Are you leading a sedentary life? Are you among the 40 percent of Americans who have yet to incorporate any exercise into their daily routines? Are you among the majority of Americans (80 percent) who get less than the 30 minutes of daily exercise recommended by the US Surgeon General?
If you answered yes to those questions, odds are your excuse is that you lack the time. Your schedule is too busy. Your responsibilities are too demanding. You simply can't find an unbroken block of time each day that you can dedicate to exercise. I can relate to your predicament.
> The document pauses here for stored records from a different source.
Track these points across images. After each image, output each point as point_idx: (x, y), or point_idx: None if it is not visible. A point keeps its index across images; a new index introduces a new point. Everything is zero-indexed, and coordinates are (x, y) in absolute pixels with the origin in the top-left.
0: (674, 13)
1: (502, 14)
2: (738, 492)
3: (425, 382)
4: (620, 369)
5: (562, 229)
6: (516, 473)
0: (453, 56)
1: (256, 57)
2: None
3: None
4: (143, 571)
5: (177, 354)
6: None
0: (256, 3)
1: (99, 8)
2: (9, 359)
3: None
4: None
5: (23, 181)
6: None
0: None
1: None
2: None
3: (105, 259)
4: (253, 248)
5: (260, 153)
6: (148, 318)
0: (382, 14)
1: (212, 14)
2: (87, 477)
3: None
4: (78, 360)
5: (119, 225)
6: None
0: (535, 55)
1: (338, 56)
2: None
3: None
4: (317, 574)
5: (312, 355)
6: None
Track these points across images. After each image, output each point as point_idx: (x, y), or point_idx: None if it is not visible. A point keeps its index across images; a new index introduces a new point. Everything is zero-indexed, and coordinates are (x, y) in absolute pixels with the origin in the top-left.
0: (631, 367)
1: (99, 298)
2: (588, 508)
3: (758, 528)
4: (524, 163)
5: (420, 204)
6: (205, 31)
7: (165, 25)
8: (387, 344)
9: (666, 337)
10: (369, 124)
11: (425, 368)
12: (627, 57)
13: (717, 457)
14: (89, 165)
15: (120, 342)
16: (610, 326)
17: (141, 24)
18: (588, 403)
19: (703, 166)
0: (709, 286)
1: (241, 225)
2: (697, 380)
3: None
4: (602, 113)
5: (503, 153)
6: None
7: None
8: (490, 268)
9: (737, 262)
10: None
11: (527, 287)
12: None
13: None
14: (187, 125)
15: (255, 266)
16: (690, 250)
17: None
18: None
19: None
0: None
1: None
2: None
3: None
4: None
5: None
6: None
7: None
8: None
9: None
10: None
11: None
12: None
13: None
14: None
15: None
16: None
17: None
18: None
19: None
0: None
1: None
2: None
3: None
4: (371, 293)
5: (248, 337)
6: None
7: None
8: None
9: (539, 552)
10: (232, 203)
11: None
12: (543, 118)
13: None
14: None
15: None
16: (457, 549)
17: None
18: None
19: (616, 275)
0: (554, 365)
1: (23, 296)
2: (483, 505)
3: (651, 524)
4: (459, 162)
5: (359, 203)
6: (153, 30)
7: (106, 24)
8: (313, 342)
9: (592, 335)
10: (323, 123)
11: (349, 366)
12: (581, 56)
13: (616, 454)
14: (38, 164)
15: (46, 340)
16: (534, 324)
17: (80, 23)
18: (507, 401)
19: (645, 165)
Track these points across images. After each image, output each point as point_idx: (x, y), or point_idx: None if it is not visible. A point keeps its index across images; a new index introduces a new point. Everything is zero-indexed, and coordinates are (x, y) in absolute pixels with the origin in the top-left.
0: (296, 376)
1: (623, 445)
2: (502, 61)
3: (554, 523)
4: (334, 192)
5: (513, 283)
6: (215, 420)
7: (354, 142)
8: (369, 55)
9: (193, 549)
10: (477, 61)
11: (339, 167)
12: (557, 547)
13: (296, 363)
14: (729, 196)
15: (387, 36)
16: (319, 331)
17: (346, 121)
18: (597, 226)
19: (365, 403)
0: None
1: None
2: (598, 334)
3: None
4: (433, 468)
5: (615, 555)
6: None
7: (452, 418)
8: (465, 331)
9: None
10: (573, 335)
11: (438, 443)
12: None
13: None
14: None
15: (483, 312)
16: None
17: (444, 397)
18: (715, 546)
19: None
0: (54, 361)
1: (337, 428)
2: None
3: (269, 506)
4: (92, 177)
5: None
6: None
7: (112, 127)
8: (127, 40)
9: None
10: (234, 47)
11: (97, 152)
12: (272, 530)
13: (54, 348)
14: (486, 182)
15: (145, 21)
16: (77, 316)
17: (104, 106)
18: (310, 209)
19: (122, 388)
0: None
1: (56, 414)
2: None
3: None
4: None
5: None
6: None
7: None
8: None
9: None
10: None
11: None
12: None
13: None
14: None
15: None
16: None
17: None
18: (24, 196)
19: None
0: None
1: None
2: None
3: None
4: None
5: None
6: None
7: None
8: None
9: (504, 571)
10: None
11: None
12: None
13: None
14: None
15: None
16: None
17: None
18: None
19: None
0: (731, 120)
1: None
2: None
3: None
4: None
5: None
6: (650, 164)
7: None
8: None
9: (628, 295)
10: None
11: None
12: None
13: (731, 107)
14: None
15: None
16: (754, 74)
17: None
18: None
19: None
During August, my home experienced a welcomed invasion. My son and his wife, who live in Montpellier, France, along with their two boys, ages 8 and 5, joined us for an extended vacation. For most of the 30 days they lived with us, I cooked two or three meals, washed two or three loads of laundry, vacuumed and picked up clothes, toys and other belongings that seemed to scatter themselves when I wasn't looking. In between these tasks, I planned family outings and played games.
Each morning, I awoke to the sound of "Grandma, what's for breakfast?" followed by "What are we going to do today?" spoken in French-accented English. And each night, I eagerly went to bed like a tired little puppy.
The month-long effort was a labor of love. But I was reminded that once I had an extended family to care for, finding an unbroken block of time for focused exercise was out of my reach. My guests were easy going and more than willing to help with household chores. Still, I felt lucky if I was able to shower, brush my teeth, get dressed and put on makeup before the demands of the day began.
After my company left, I was delighted to learn about researchers' findings that only seven minutes of intense exercise a day can keep our bodies fit. In addition, the seven minutes do not have to be continuous—they can be broken into two or three intervals. And since body weight provides the resistance, the exercises can be done almost anywhere. When completed, the exercise routine is comparable to "a long run and a visit to the weight room."
Using body weight, a chair and a wall, the 12 exercises can be completed in about seven minutes and are designed to
- promote strength and balance for all major muscle groups;
- use body weight to create resistance and aerobic intensity;
- be flexible, adaptable and safe;
- take advantage of exercise opportunities in the surrounding environment (stairs, benches, walls); and
- allow an easy transition to rest between the intervals of intense exercise.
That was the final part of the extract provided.